For covariate-stratified VPCs, split both observed and simulated data by the covariate before computing percentiles, then use facet_wrap():

# Create a weight group (above/below median)
medWt <- median(obs$WT)
obs$wtGrp    <- ifelse(obs$WT >= medWt, "WT >= median", "WT < median")
simDat$wtGrp <- ifelse(simDat$WT >= medWt, "WT >= median", "WT < median")

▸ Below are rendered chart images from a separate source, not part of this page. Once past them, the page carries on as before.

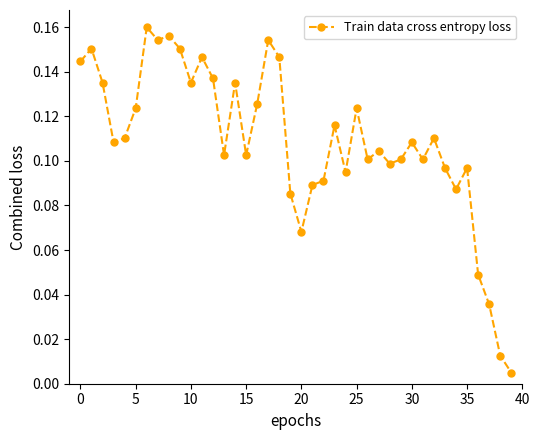

True or false: there are more than 2 points higher than both neighbors.

True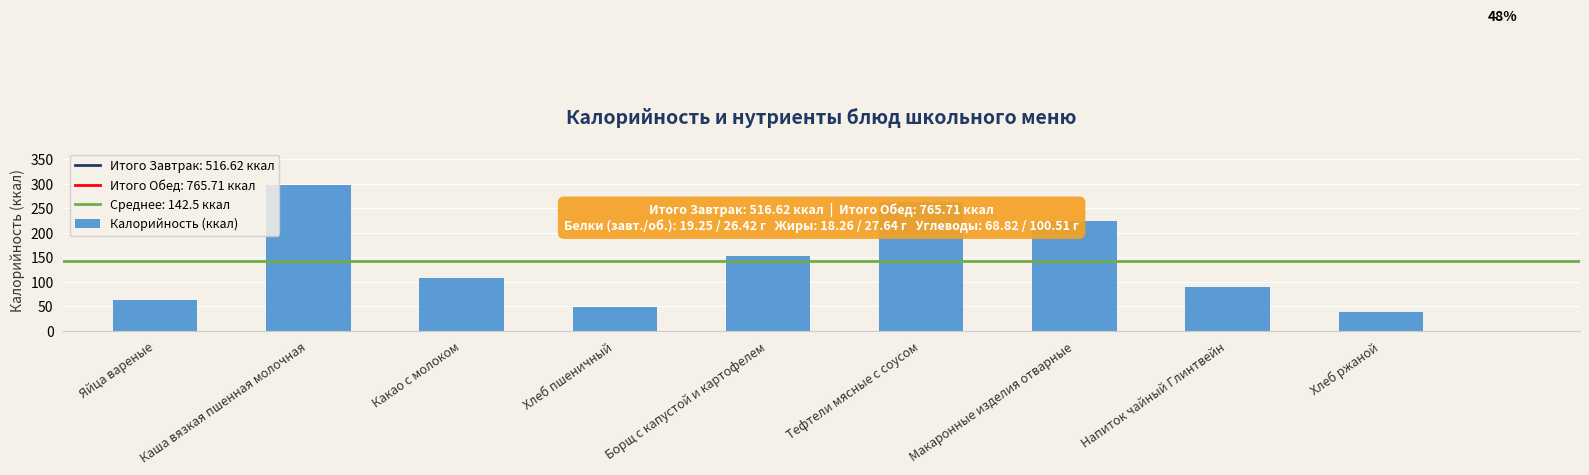

What is the value of the 3rd bar from the left?

108.5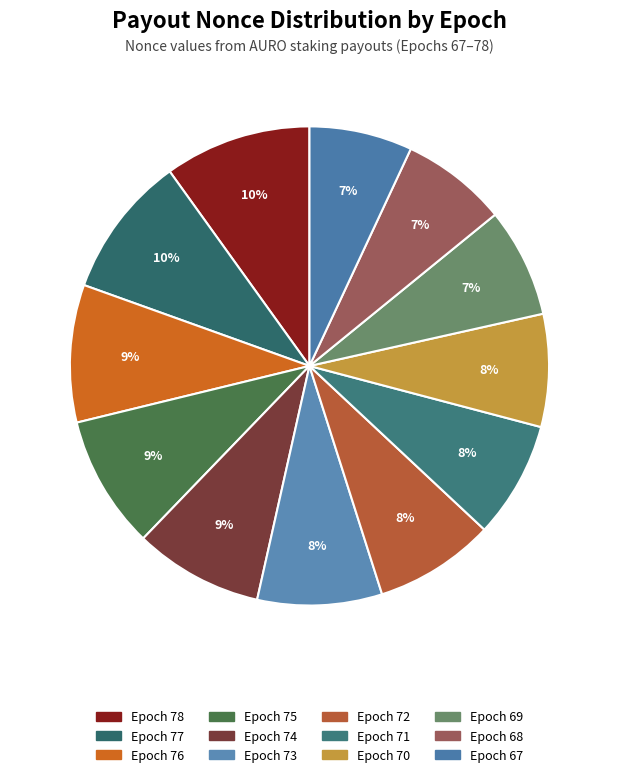

To the nearest percent, what is the difference between the largest and smallest slice percentages?

3%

simDT2  <- as.data.table(simDat)
obsDT2  <- as.data.table(obs[obs$EVID == 0, ])

simPctl2 <- simDT2[, .(
  p05 = quantile(sim, 0.05, na.rm = TRUE),
  p50 = quantile(sim, 0.50, na.rm = TRUE),
  p95 = quantile(sim, 0.95, na.rm = TRUE)
), by = .(time, wtGrp)]
setnames(simPctl2, "time", "TIME")

obsPctl2 <- obsDT2[, .(
  p05 = quantile(DV, 0.05, na.rm = TRUE),
  p50 = quantile(DV, 0.50, na.rm = TRUE),
  p95 = quantile(DV, 0.95, na.rm = TRUE)
), by = .(TIME, wtGrp)]

ggplot() +
  geom_ribbon(data = simPctl2,
              aes(x = TIME, ymin = p05, ymax = p95),
              fill = "steelblue", alpha = 0.3) +
  geom_line(data = simPctl2,
            aes(x = TIME, y = p50),
            colour = "steelblue", linewidth = 1) +
  geom_line(data = obsPctl2,
            aes(x = TIME, y = p50),
            colour = "black", linewidth = 1) +
  geom_point(data = obsDT2,
             aes(x = TIME, y = DV),
             alpha = 0.3, size = 1) +
  facet_wrap(~wtGrp) +
  labs(x = "Time (h)", y = "Concentration (mg/L)",
       title = "Stratified VPC by weight group") +
  theme_bw()

Tips

Use at least 500 replicates for stable 5th/95th percentile estimates.
For log-scale PK data add scale_y_log10() to the ggplot.
For censored data (CENS=1) use vpc_cens() from the vpc package.
For time-to-event models use vpc_tte().
Binning strategy (equal-width, equal-count, or user-defined) strongly affects VPC appearance; the vpc package provides several options via the bins argument.